When the vampires explain their plans, Simon agrees to help them, but he wants Laszlo's hat. Intimidated by his colleagues, Laszlo reluctantly agrees and gives him the hat. However, Simon breaks his promise and orders them to leave the nightclub. After they leave, the club explodes after Simon uses a fire arrow. To compensate Guillermo for their mistreatment, Nandor (Kayvan Novak) decides to take him for a flight through the city. However, Nandor accidentally lets him go and Guillermo falls on top of a truck, sending him to the hospital. At the same hospital, Laszlo finds a bandaged Simon and retrieves his hat.

==Production==
===Development===
In March 2019, FX confirmed that the fourth episode of the season would be titled "Manhattan Night Club", and that it would be written by co-executive producer Josh Lieb, and directed by series creator Jemaine Clement. This was Scharpling's first writing credit, and Clement's third directing credit.

==Reception==
===Viewers===
In its original American broadcast, "Manhattan Night Club" was seen by an estimated 0.439 million household viewers with a 0.15 in the 18-49 demographics. This means that 0.15 percent of all households with televisions watched the episode. This was a 43% increase in viewership from the previous episode, which was watched by 0.305 million household viewers with a 0.11 in the 18-49 demographics.

With DVR factored in, the episode was watched by 1.14 million viewers with a 0.5 in the 18-49 demographics.

===Critical reviews===
"Manhattan Night Club" received positive reviews from critics. Katie Rife of The A.V. Club gave the episode a "B" grade and wrote, "Nick Kroll is always hilarious, and his one-episode arc as Manhattan vampire king Simon the Devious so dominated 'Manhattan Night Club' that the rest of the cast seemed to be holding back so he could have all the best line readings. The show's casting for its guest stars has been on point, making it hard to pick a favorite, but Kroll might be it for me so far."

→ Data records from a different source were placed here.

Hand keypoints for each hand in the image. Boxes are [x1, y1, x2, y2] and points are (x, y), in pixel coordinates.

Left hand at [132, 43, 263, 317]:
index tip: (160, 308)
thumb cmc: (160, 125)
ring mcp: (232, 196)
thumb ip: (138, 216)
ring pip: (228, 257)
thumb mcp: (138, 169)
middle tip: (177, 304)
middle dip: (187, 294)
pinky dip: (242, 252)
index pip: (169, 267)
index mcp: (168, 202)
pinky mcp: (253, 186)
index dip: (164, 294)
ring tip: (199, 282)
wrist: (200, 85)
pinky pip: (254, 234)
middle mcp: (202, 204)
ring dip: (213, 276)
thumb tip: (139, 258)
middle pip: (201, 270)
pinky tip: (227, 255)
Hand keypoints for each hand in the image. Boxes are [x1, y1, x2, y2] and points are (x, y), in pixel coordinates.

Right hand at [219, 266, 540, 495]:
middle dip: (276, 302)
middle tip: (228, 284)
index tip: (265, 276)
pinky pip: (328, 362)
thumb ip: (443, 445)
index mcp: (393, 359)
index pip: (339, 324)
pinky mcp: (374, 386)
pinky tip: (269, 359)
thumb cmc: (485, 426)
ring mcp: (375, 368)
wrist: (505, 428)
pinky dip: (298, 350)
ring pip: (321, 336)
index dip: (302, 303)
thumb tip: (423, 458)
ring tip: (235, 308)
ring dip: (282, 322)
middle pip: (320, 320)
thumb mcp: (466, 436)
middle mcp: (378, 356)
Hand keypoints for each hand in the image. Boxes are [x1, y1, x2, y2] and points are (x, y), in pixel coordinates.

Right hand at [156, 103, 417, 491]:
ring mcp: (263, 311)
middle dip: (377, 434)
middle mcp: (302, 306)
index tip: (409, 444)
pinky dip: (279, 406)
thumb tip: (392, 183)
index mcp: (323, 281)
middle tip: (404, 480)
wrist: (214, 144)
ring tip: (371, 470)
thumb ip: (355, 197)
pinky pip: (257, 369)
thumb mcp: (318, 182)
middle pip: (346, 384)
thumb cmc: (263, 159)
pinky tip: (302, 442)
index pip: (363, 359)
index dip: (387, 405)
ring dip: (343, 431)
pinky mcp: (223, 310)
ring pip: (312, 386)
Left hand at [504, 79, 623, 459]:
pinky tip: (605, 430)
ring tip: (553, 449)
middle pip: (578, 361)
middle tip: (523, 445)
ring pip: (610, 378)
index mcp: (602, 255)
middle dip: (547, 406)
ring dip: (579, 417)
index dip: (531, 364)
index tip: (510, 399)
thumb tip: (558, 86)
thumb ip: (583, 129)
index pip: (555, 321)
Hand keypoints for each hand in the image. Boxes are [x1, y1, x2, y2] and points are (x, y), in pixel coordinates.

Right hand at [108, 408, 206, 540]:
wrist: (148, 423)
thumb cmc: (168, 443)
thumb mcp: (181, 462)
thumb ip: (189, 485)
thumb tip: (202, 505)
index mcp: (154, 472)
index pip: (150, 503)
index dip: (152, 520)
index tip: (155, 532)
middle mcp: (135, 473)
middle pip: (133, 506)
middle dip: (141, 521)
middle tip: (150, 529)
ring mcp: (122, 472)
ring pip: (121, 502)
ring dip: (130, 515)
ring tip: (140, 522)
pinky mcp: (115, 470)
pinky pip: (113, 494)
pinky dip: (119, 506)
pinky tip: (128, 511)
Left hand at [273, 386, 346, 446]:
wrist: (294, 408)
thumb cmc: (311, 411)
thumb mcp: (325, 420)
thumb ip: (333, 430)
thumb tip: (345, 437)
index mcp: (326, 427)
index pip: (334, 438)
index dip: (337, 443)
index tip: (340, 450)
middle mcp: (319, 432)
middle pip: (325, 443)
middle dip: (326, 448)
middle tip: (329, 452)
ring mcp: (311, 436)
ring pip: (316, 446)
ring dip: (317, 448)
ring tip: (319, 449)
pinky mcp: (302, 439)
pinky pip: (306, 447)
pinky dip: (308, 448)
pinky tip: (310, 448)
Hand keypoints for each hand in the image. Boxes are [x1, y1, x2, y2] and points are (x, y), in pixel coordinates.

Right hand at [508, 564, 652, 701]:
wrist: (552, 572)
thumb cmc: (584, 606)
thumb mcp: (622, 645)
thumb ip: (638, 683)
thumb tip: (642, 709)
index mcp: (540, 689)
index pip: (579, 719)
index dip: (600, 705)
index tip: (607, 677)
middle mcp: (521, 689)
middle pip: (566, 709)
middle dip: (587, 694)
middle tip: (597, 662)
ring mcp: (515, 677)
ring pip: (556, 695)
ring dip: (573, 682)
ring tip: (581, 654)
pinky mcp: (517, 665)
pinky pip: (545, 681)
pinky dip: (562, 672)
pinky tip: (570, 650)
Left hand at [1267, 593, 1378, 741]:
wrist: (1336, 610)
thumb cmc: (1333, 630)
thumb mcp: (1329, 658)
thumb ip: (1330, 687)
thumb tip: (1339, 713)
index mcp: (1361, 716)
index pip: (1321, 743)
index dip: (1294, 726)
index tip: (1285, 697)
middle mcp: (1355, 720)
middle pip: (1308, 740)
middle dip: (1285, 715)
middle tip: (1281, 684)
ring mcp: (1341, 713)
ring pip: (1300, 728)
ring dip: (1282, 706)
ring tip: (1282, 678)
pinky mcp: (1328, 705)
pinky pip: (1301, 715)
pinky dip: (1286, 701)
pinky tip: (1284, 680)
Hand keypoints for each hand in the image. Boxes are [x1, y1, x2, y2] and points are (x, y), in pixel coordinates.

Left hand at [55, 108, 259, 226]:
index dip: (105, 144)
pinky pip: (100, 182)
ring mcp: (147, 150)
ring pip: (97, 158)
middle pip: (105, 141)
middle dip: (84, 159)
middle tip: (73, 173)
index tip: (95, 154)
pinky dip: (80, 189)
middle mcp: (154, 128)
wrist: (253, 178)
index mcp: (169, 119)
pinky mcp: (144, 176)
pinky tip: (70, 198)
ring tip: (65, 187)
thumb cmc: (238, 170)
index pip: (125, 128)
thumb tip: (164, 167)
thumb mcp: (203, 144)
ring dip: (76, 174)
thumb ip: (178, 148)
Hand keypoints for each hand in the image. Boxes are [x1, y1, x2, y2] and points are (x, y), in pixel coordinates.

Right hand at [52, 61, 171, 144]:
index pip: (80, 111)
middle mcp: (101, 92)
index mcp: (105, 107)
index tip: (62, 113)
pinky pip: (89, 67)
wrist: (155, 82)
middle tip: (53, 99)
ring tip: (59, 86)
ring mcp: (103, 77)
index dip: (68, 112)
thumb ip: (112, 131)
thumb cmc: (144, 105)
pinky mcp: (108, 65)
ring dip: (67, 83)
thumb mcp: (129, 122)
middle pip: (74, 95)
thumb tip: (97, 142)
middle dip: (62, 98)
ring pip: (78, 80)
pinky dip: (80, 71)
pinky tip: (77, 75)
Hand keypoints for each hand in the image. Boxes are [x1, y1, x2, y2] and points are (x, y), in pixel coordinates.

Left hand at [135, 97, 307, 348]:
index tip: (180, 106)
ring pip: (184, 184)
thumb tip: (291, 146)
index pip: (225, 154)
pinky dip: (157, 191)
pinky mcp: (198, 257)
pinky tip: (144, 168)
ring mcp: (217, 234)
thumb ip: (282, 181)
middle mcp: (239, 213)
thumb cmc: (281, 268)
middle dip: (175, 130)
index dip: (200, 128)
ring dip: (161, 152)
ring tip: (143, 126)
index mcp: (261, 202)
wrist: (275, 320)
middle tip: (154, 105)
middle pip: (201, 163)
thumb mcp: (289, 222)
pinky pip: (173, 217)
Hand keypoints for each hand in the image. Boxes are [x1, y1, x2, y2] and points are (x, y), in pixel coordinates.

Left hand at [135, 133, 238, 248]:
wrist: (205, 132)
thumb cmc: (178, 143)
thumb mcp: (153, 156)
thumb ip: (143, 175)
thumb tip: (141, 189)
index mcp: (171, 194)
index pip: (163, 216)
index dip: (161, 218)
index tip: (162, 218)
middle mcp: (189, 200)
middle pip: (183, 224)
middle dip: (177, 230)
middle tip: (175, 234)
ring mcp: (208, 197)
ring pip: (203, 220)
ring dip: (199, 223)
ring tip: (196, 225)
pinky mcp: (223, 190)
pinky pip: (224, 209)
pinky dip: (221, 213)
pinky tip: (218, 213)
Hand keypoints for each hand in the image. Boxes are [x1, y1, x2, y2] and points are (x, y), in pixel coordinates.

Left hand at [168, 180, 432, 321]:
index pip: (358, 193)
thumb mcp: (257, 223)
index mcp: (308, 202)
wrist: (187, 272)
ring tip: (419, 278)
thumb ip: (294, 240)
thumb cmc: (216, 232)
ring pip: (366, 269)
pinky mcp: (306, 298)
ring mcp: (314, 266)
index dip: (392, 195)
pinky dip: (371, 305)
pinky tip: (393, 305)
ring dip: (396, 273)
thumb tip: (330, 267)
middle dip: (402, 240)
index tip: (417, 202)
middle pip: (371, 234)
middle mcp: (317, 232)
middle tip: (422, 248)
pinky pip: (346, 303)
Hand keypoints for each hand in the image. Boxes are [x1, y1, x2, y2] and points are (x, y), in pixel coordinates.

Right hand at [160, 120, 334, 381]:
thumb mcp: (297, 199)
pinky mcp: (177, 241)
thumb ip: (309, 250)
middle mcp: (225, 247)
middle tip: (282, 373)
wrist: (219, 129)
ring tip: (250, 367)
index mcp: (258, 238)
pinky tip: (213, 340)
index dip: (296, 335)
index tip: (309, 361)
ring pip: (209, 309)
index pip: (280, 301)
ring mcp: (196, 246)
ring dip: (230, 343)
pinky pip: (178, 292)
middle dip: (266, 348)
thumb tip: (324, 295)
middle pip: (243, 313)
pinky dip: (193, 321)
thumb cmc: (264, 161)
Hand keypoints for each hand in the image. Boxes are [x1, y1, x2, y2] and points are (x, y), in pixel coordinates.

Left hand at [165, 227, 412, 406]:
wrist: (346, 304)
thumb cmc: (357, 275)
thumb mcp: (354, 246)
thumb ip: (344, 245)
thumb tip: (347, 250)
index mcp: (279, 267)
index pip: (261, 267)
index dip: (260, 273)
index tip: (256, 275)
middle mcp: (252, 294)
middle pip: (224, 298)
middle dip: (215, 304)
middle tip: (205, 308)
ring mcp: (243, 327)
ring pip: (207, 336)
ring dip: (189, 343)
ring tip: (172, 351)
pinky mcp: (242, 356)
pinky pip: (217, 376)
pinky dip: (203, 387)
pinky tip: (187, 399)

Tony Sokol of Den of Geek gave the episode a 4 star rating out of 5 and wrote, "'Manhattan Night Club' continues to rib the reality TV formula with an on-target sit-com sensibility, while also keeping the situations in the comedy fresh. The vampire and horror myths continue to pay off even as the series veers towards making the legends as mundane as inhumanly possible." Greg Wheeler of The Review Geek gave the episode a 4 star rating out of 5 and wrote, "Much like the previous episode, What We Do In The Shadows continues its good vibes with a blend of comedy and unpredictable drama. Quite whether this will be sustained throughout the season is still up for debate but for now, there's enough here to make this vampire comedy one of the biggest surprises of the year."